Longitudinal prediction of DNA methylation to forecast epigenetic outcomes
This work addresses the problem of longitudinal epigenetic profiling for researchers studying development and disease, though it is incremental as it applies an existing method to a new biological context.
The researchers tackled the challenge of predicting DNA methylation changes over time in children by developing a probabilistic longitudinal machine learning framework using multi-mean Gaussian processes, which accurately forecasted methylation status at ages 5-7 based on data from ages 0-4.
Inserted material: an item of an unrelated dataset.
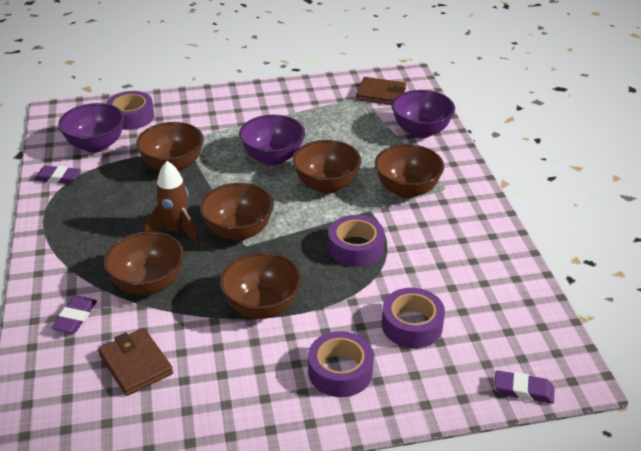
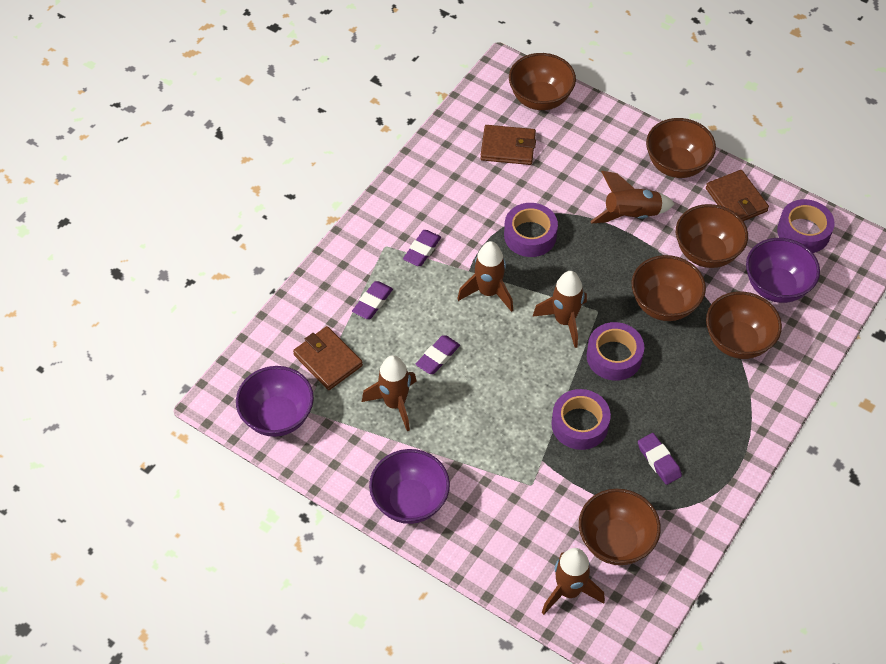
brown rocket: 1 -> 5
brown wallet: 2 -> 3
purple eraser: 3 -> 4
Interrogating the evolution of biological changes at early stages of life requires longitudinal profiling of molecules, such as DNA methylation, which can be challenging with children. We introduce a probabilistic and longitudinal machine learning framework based on multi-mean Gaussian processes (GPs), accounting for individual and gene correlations across time. This method provides future predictions of DNA methylation status at different individual ages while accounting for uncertainty. Our model is trained on a birth cohort of children with methylation profiled at ages 0-4, and we demonstrated that the status of methylation sites for each child can be accurately predicted at ages 5-7. We show that methylation profiles predicted by multi-mean GPs can be used to estimate other phenotypes, such as epigenetic age, and enable comparison to other health measures of interest. This approach encourages epigenetic studies to move towards longitudinal design for investigating epigenetic changes during development, ageing and disease progression.